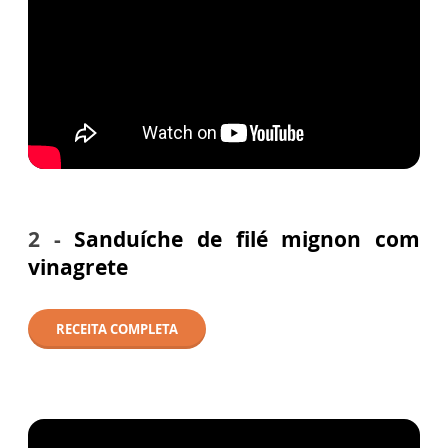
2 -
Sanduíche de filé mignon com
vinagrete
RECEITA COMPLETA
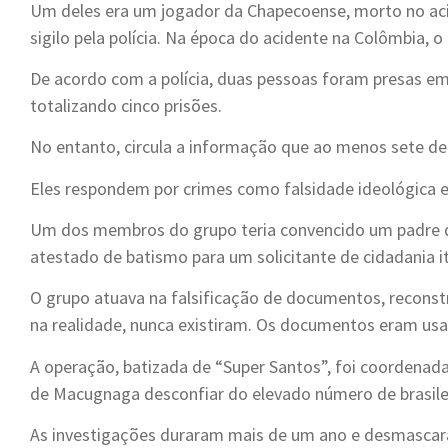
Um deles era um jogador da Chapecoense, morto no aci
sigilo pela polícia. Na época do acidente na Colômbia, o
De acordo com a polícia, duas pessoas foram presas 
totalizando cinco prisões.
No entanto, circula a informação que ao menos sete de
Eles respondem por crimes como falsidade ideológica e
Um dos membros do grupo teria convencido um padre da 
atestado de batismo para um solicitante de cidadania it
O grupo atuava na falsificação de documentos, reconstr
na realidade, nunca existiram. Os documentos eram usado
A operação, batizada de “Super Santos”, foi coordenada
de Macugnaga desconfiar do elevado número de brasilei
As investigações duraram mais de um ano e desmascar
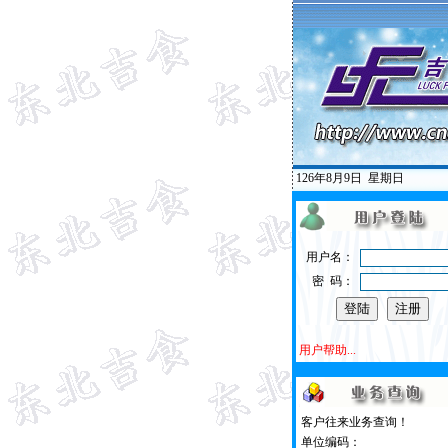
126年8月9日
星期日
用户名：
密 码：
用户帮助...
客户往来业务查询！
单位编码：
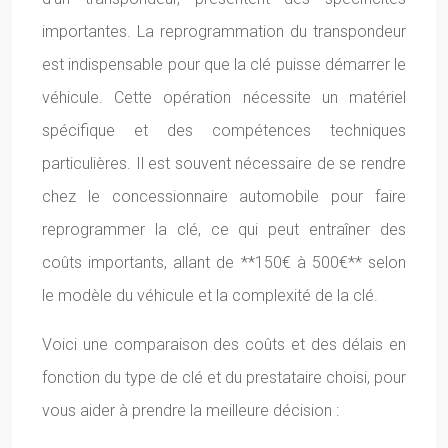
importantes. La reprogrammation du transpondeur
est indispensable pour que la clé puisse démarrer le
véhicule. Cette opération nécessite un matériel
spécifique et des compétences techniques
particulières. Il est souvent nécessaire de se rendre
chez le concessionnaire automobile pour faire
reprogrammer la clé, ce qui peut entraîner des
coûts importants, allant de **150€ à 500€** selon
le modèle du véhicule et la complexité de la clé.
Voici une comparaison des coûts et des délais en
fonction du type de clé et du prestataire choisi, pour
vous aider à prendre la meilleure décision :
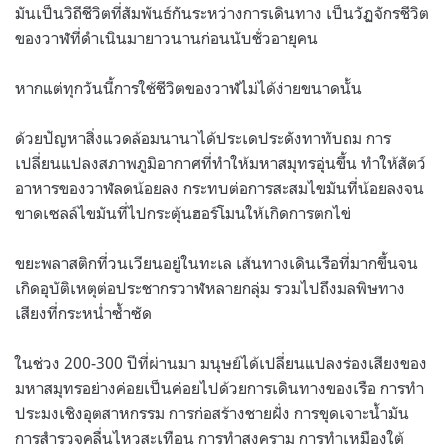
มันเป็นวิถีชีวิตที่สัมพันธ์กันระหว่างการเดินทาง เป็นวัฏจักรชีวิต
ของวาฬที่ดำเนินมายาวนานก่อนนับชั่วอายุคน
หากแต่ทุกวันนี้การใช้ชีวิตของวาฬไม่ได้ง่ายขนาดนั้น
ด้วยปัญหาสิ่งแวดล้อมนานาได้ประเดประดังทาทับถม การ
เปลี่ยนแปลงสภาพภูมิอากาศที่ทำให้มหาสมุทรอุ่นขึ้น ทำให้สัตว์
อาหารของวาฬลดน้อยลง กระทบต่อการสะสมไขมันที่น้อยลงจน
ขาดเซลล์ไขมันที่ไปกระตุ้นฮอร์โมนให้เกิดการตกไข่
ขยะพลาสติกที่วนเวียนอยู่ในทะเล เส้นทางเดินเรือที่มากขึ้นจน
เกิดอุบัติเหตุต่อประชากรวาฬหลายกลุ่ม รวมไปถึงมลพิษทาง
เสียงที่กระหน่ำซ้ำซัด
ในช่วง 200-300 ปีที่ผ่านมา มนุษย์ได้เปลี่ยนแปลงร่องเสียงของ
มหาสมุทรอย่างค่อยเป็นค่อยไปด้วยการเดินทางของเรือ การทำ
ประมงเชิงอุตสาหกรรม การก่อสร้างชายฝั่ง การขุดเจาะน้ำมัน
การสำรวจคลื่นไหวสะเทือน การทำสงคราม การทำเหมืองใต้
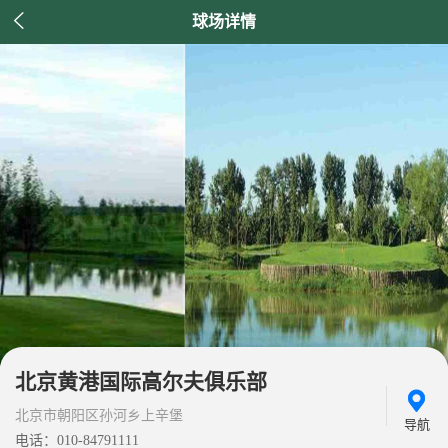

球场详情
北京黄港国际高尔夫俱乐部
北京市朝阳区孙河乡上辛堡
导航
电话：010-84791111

################

### YOUR TASK:
Each entry is to be given again exactly as it stands, with its pictures removed.

### ANSWER SECTION:
2 -
Sanduíche de filé mignon com
vinagrete
RECEITA COMPLETA
Um deles era um jogador da Chapecoense, morto no aci
sigilo pela polícia. Na época do acidente na Colômbia, o
De acordo com a polícia, duas pessoas foram presas 
totalizando cinco prisões.
No entanto, circula a informação que ao menos sete de
Eles respondem por crimes como falsidade ideológica e
Um dos membros do grupo teria convencido um padre da 
atestado de batismo para um solicitante de cidadania it
O grupo atuava na falsificação de documentos, reconstr
na realidade, nunca existiram. Os documentos eram usado
A operação, batizada de “Super Santos”, foi coordenada
de Macugnaga desconfiar do elevado número de brasilei
As investigações duraram mais de um ano e desmascar
126年8月9日
星期日
用户名：
密 码：
用户帮助...
客户往来业务查询！
单位编码：
importantes. La reprogrammation du transpondeur
est indispensable pour que la clé puisse démarrer le
véhicule. Cette opération nécessite un matériel
spécifique et des compétences techniques
particulières. Il est souvent nécessaire de se rendre
chez le concessionnaire automobile pour faire
reprogrammer la clé, ce qui peut entraîner des
coûts importants, allant de **150€ à 500€** selon
le modèle du véhicule et la complexité de la clé.
Voici une comparaison des coûts et des délais en
fonction du type de clé et du prestataire choisi, pour
vous aider à prendre la meilleure décision :
มันเป็นวิถีชีวิตที่สัมพันธ์กันระหว่างการเดินทาง เป็นวัฏจักรชีวิต
ของวาฬที่ดำเนินมายาวนานก่อนนับชั่วอายุคน
หากแต่ทุกวันนี้การใช้ชีวิตของวาฬไม่ได้ง่ายขนาดนั้น
ด้วยปัญหาสิ่งแวดล้อมนานาได้ประเดประดังทาทับถม การ
เปลี่ยนแปลงสภาพภูมิอากาศที่ทำให้มหาสมุทรอุ่นขึ้น ทำให้สัตว์
อาหารของวาฬลดน้อยลง กระทบต่อการสะสมไขมันที่น้อยลงจน
ขาดเซลล์ไขมันที่ไปกระตุ้นฮอร์โมนให้เกิดการตกไข่
ขยะพลาสติกที่วนเวียนอยู่ในทะเล เส้นทางเดินเรือที่มากขึ้นจน
เกิดอุบัติเหตุต่อประชากรวาฬหลายกลุ่ม รวมไปถึงมลพิษทาง
เสียงที่กระหน่ำซ้ำซัด
ในช่วง 200-300 ปีที่ผ่านมา มนุษย์ได้เปลี่ยนแปลงร่องเสียงของ
มหาสมุทรอย่างค่อยเป็นค่อยไปด้วยการเดินทางของเรือ การทำ
ประมงเชิงอุตสาหกรรม การก่อสร้างชายฝั่ง การขุดเจาะน้ำมัน
การสำรวจคลื่นไหวสะเทือน การทำสงคราม การทำเหมืองใต้

球场详情
北京黄港国际高尔夫俱乐部
北京市朝阳区孙河乡上辛堡
导航
电话：010-84791111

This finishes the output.